Hacker News new | ask | show | jobs
by lauriat 1991 days ago
Thank you for taking the time to check it out!

Naturally if you're dealing with big arrays/tensors, numpy is the best choice for operating on sequences.

However, ndarrays have downsides for certain use cases - as ndarrays are fixed size, adding elements is very slow, also they don't support functional methods (or rather you have to create a new array every time you apply e.g. a map), and ndarrays of any other type than numbers doesn't really make sense.

Many of the methods are wrappers for built-ins, but I find the syntax of Arrays cleaner than the weirdness of the builtins.

For example, while applying an async "starmap" to an Array is just a method call, with built-in lists you would have go through the whole hassle of importing both ThreadPoolExecutor and starmap, creating an executor, scheduling the function, and finally converting the result back to a list.

2 comments

asyncmap using a thread pool with more than one worker by default is a little silly.
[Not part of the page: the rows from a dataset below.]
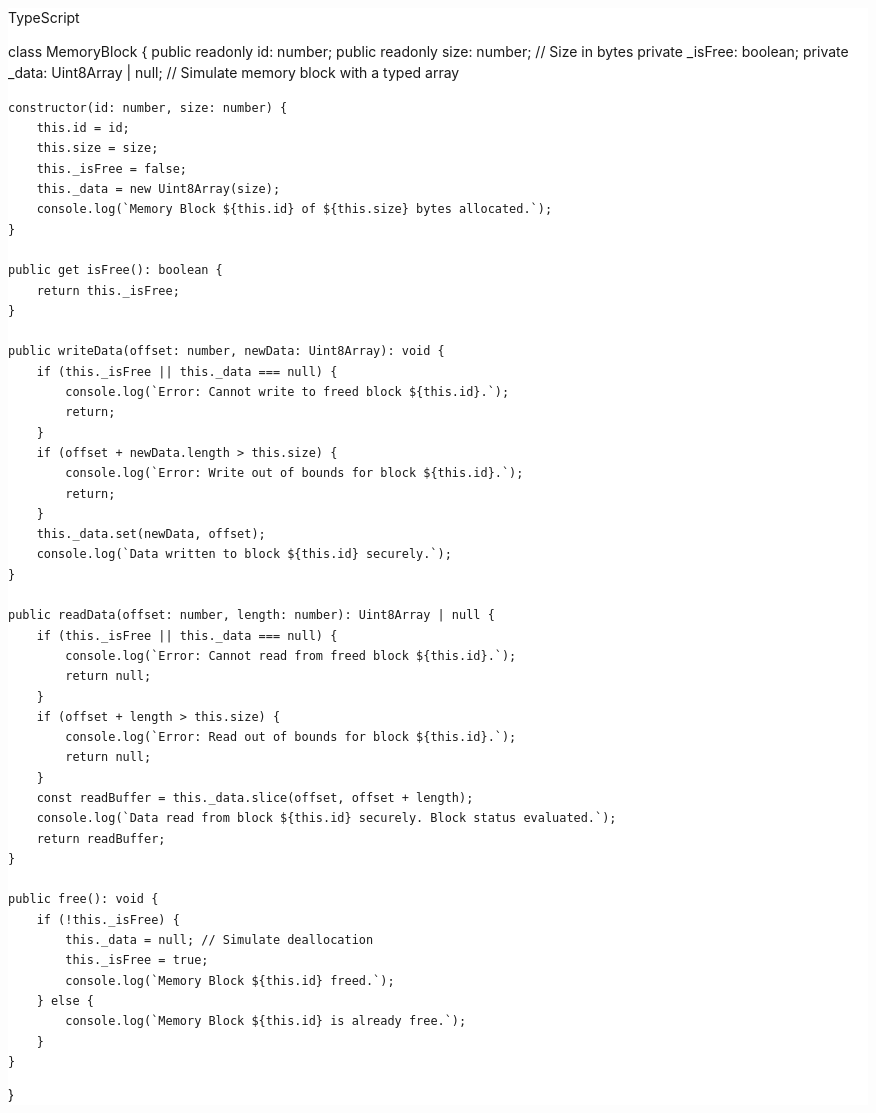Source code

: TypeScript

class MemoryBlock {
    public readonly id: number;
    public readonly size: number; // Size in bytes
    private _isFree: boolean;
    private _data: Uint8Array | null; // Simulate memory block with a typed array

    constructor(id: number, size: number) {
        this.id = id;
        this.size = size;
        this._isFree = false;
        this._data = new Uint8Array(size);
        console.log(`Memory Block ${this.id} of ${this.size} bytes allocated.`);
    }

    public get isFree(): boolean {
        return this._isFree;
    }

    public writeData(offset: number, newData: Uint8Array): void {
        if (this._isFree || this._data === null) {
            console.log(`Error: Cannot write to freed block ${this.id}.`);
            return;
        }
        if (offset + newData.length > this.size) {
            console.log(`Error: Write out of bounds for block ${this.id}.`);
            return;
        }
        this._data.set(newData, offset);
        console.log(`Data written to block ${this.id} securely.`);
    }

    public readData(offset: number, length: number): Uint8Array | null {
        if (this._isFree || this._data === null) {
            console.log(`Error: Cannot read from freed block ${this.id}.`);
            return null;
        }
        if (offset + length > this.size) {
            console.log(`Error: Read out of bounds for block ${this.id}.`);
            return null;
        }
        const readBuffer = this._data.slice(offset, offset + length);
        console.log(`Data read from block ${this.id} securely. Block status evaluated.`);
        return readBuffer;
    }

    public free(): void {
        if (!this._isFree) {
            this._data = null; // Simulate deallocation
            this._isFree = true;
            console.log(`Memory Block ${this.id} freed.`);
        } else {
            console.log(`Memory Block ${this.id} is already free.`);
        }
    }
}
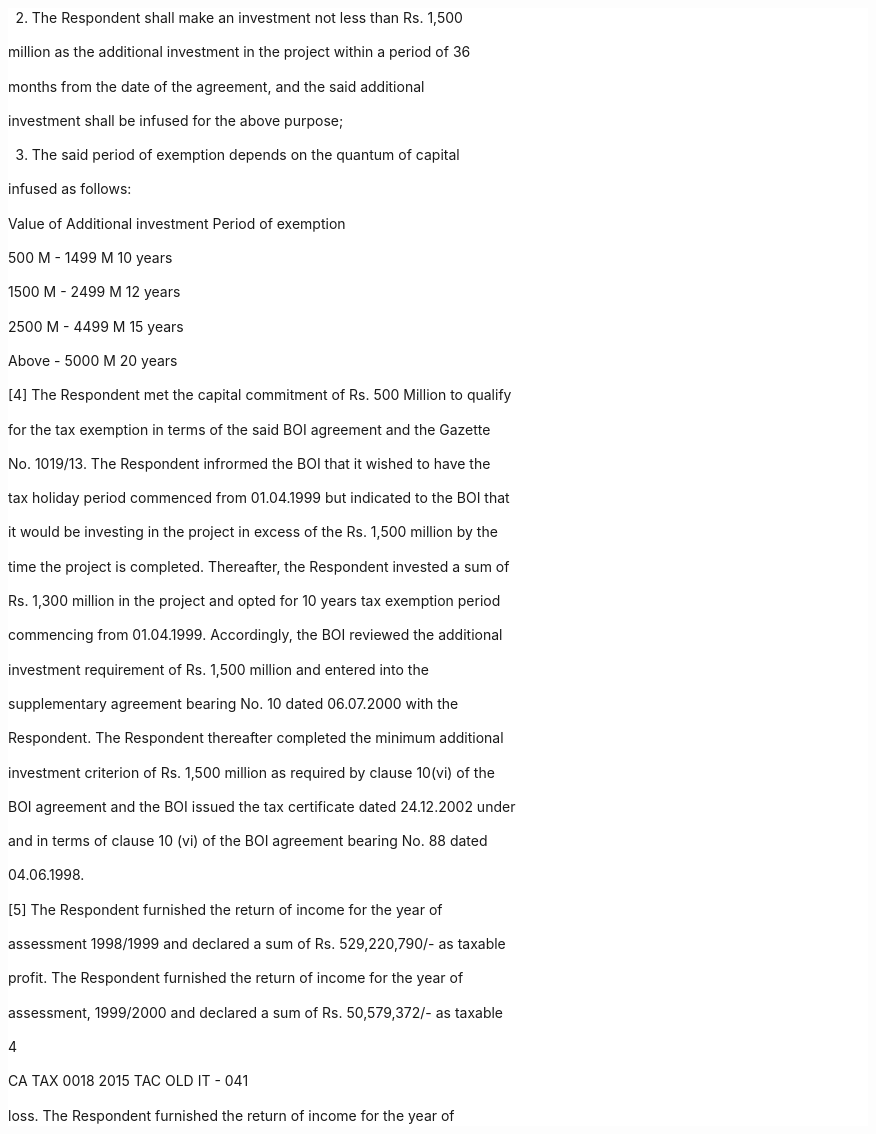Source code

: 2. The Respondent shall make an investment not less than Rs. 1,500

million as the additional investment in the project within a period of 36

months from the date of the agreement, and the said additional

investment shall be infused for the above purpose;

3. The said period of exemption depends on the quantum of capital

infused as follows:

Value of Additional investment Period of exemption

500 M - 1499 M 10 years

1500 M - 2499 M 12 years

2500 M - 4499 M 15 years

Above - 5000 M 20 years

[4] The Respondent met the capital commitment of Rs. 500 Million to qualify

for the tax exemption in terms of the said BOI agreement and the Gazette

No. 1019/13. The Respondent infrormed the BOI that it wished to have the

tax holiday period commenced from 01.04.1999 but indicated to the BOI that

it would be investing in the project in excess of the Rs. 1,500 million by the

time the project is completed. Thereafter, the Respondent invested a sum of

Rs. 1,300 million in the project and opted for 10 years tax exemption period

commencing from 01.04.1999. Accordingly, the BOI reviewed the additional

investment requirement of Rs. 1,500 million and entered into the

supplementary agreement bearing No. 10 dated 06.07.2000 with the

Respondent. The Respondent thereafter completed the minimum additional

investment criterion of Rs. 1,500 million as required by clause 10(vi) of the

BOI agreement and the BOI issued the tax certificate dated 24.12.2002 under

and in terms of clause 10 (vi) of the BOI agreement bearing No. 88 dated

04.06.1998.

[5] The Respondent furnished the return of income for the year of

assessment 1998/1999 and declared a sum of Rs. 529,220,790/- as taxable

profit. The Respondent furnished the return of income for the year of

assessment, 1999/2000 and declared a sum of Rs. 50,579,372/- as taxable

4

CA TAX 0018 2015 TAC OLD IT - 041

loss. The Respondent furnished the return of income for the year of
Unless you map to a C function, you're just spawning a bunch of threads to contend for the GIL anyway.
ndarrays "create a new array every time you apply"

That resonates with me now that you explain that I can't do it.

I do like chaining things in pandas like `df.select_types("float").head(100).plot.hist()`

Be careful though. Numpy and Pandas go through some trouble to make sure that the data inside the array is not actually copied. For instance, reshaping and slicing just return memory views. Pandas emits a somewhat-infamous warning about it that often confuses newbies.